| Work instructions |
Your task is to filter the data below down to the lines holding "torrent".

START Excerpted records

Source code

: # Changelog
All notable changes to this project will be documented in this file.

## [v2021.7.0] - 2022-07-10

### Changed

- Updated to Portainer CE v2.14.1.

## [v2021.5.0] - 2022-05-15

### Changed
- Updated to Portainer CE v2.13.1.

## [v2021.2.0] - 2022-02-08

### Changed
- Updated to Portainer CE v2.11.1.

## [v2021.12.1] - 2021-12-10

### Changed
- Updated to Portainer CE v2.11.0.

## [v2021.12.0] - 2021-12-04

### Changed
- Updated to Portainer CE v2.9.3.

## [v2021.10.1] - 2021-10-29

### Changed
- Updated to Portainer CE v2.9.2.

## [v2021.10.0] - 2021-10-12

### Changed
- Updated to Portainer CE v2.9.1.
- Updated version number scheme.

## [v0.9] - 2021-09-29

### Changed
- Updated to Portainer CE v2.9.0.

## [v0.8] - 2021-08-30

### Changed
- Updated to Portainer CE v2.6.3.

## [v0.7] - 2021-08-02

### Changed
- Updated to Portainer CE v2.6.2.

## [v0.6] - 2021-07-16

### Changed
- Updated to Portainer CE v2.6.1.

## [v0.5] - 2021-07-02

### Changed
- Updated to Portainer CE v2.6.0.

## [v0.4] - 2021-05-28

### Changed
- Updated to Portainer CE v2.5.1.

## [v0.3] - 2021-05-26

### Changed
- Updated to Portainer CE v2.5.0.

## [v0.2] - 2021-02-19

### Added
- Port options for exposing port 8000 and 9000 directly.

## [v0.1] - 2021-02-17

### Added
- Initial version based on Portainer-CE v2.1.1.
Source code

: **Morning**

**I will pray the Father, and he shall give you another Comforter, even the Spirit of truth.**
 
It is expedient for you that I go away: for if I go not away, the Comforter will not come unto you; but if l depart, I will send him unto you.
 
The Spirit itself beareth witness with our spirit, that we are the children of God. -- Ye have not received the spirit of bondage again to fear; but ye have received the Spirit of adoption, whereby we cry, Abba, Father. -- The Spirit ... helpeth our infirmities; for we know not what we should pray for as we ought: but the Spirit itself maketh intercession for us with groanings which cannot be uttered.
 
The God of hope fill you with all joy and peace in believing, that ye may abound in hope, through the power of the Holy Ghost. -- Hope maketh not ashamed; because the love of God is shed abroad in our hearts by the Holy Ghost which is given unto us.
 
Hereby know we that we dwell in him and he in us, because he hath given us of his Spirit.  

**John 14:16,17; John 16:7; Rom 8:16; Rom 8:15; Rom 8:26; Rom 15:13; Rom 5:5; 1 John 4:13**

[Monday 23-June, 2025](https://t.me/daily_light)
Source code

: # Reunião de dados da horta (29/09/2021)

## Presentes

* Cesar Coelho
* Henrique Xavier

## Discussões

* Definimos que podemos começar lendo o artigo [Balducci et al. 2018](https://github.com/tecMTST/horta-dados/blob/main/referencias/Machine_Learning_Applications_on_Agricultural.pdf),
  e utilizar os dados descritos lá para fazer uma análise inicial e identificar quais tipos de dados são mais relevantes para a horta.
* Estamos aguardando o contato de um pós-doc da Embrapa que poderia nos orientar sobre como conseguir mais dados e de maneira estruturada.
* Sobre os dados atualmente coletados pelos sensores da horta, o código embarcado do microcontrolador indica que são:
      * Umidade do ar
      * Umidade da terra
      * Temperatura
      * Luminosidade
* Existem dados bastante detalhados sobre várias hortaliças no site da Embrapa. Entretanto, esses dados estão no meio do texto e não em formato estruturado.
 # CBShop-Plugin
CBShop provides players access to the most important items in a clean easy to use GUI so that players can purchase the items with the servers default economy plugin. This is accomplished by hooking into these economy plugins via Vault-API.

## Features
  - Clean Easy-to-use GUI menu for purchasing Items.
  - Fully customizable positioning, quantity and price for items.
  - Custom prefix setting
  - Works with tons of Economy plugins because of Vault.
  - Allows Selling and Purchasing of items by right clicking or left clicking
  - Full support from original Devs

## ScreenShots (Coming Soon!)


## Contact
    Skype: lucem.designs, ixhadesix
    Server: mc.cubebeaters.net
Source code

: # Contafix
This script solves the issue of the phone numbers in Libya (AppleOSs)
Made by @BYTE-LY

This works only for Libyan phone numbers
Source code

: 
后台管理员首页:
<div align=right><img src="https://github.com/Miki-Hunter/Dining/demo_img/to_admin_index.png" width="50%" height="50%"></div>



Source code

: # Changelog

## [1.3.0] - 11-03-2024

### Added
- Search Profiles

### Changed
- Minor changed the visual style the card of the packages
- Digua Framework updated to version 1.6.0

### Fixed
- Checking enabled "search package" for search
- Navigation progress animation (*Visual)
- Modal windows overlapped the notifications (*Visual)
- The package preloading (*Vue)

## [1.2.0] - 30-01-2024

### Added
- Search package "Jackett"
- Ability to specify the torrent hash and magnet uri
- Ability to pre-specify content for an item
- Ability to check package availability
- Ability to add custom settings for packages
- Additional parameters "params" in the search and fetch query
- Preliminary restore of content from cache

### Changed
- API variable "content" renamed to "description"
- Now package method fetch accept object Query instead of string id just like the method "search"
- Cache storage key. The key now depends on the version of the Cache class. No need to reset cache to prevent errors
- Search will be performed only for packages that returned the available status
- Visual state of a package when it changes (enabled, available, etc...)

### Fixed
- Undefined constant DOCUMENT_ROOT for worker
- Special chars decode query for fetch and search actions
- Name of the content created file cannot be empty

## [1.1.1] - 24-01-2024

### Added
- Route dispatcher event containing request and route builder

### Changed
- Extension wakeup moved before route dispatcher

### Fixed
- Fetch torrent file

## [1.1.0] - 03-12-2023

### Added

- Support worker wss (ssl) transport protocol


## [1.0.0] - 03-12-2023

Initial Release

END Excerpted records

| Solution to this exercise |
- Ability to specify the torrent hash and magnet uri
- Fetch torrent file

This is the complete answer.